Targets can grouse about insulting and opportunistic offers that undervalue their assets, and all the other rhetoric that gets trotted out at times like this, in press releases and proxy circulars.
Unfortunately for Osisko and Augusta, Canadian shareholders rarely say no when there is a passable premium on the table. Hedge funds that step in to profit from takeover bids almost never do so.
Back-of-the-envelope calculations based on trading volume suggest that as much as a quarter of Osisko's shares now belong to short-term traders who play takeover battles. At Augusta, the number may be approaching 10 per cent.
Add to that a limited range of alternative bidders, and plenty of targets, and it's a recipe for a lot of one-and-done bids. For those companies that can buy, why get into a costly battle for an asset when there is more than enough easy prey available?
Laurentian Bank Securities analyst Christopher Chang estimates that Augusta, which is promoting an Arizona copper project called Rosemont, is probably worth something like a $1 more than the $2.96 at which HudBay's offer was initially valued. But that probably won't matter.
"While we believe Rosemont is an attractive asset with very robust economics, the number of white knights in a position to trump HudBay's proposal is relatively limited," he wrote. OZ Minerals and Teck "would be among the few companies that have the financial capacity to make a competing offer."
It's not just the divergence in value expectations that will drive a boom in hostile takeover bids. It is the difference in access to capital. Smaller companies, even those with a promising asset, have a tough time accessing capital markets after a year in which the S&P/TSX materials index fell 30 per cent.
Meantime, companies like Hudbay and Goldcorp have no trouble getting money. Goldcorp's financiers at Bank of Nova Scotia have set up a $1.25-billion line of credit for Goldcorp. At Augusta, the priority is cash to build the Rosemont mine. HudBay just raised $173-million in a share sale and doubled its line of credit, and reckons it can fund the mine without having to raise any further money.

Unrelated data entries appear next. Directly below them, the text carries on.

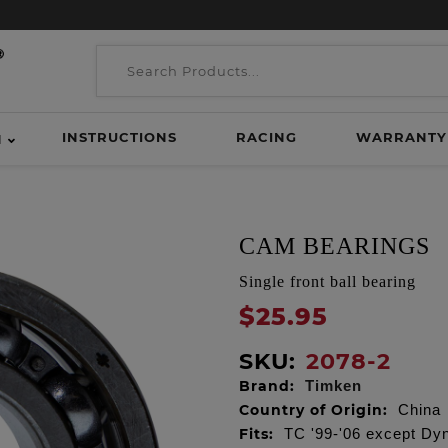
INSTRUCTIONS
RACING
WARRANTY
H
CAM BEARINGS
Single front ball bearing
$25.95
SKU:
2078-2
Brand:
Timken
Country of Origin:
China
Fits:
TC '99-'06 except Dyn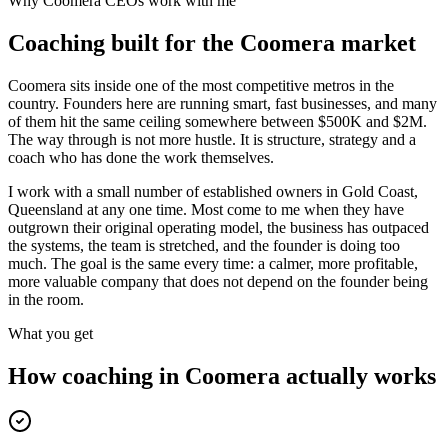
Why
Coomera
CEOs work with me
Coaching built for the
Coomera
market
Coomera sits inside one of the most competitive metros in the
country. Founders here are running smart, fast businesses, and many
of them hit the same ceiling somewhere between $500K and $2M.
The way through is not more hustle. It is structure, strategy and a
coach who has done the work themselves.
I work with a small number of established owners in
Gold Coast,
Queensland
at any one time. Most come to me when they have
outgrown their original operating model, the business has outpaced
the systems, the team is stretched, and the founder is doing too
much. The goal is the same every time: a calmer, more profitable,
more valuable company that does not depend on the founder being
in the room.
What you get
How coaching in
Coomera
actually works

Once a bid is out in Canada, a company can be swallowed in a matter of weeks. Osisko is playing a smart delaying game to buy time to find another offer. A court action in Quebec has won the company another few weeks at minimum. But it probably won't matter in the end.
Investors are saying the same thing that bankers quietly do – there is not much hope of someone willing to go up against Goldcorp. And so Osisko shares fetch about 4 per cent more than the value of Goldcorp's cash and stock bid.
Of course, Osisko investors could say no to Goldcorp. History says they won't.